Microsoft is issuing many of its Windows Azure users with a 33 percent credit "due to the extraordinary nature" of the February 29 cloud-service outage caused by a leap-year bug.
Microsoft officials said all customers of its Azure Compute, Access Control, Service Bus and Caching will get the credit for the entire billing months for its services, whether or not their service was affected. Microsoft execs shared that information -- as well as a play-by-play dissection of what caused the widespread outage in a March 9 blog entry (posted at 9 pm ET on Friday, March 9).
The widespread Azure outage began around 9 pm ET on February 28. Customers in Europe, North America and other areas were hit by a series of rolling problems over the course of two days. Many said they weren't able to access the Azure dashboard, which was basically the only means by which Microsoft was sharing information about the status of the different Azure services. The outage was largely resolved by the morning (ET) of March 1.

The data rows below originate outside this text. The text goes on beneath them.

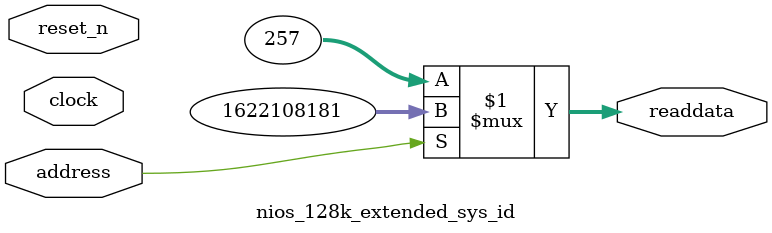
<source format=v>



// synthesis translate_off
`timescale 1ns / 1ps
// synthesis translate_on

// turn off superfluous verilog processor warnings 
// altera message_level Level1 
// altera message_off 10034 10035 10036 10037 10230 10240 10030 

module nios_128k_extended_sys_id (
               // inputs:
                address,
                clock,
                reset_n,

               // outputs:
                readdata
             )
;

  output  [ 31: 0] readdata;
  input            address;
  input            clock;
  input            reset_n;

  wire    [ 31: 0] readdata;
  //control_slave, which is an e_avalon_slave
  assign readdata = address ? 1622108181 : 257;

endmodule




</source>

The leap-year bug caused a first outage, which then led to a secondary outage. Bill Laing, the head of Microsoft's server and cloud team, explained what happened:
"The leap day bug immediately triggered at 4:00PM PST, February 28th (00:00 UST February 29th) when GAs (guest agents) in new VMs tried to generate certificates. Storage clusters were not affected because they don’t run with a GA, but normal application deployment, scale-out and service healing would have resulted in new VM creation. At the same time many clusters were also in the midst of the rollout of a new version of the FC (fabric controller), HA (host agent) and GA."
Laing said Microsoft is taking steps to prevent future time-related bugs with new testing procedures, improvements in dashboard service availability, and a commitment to provide alternate communication channels when outages happen.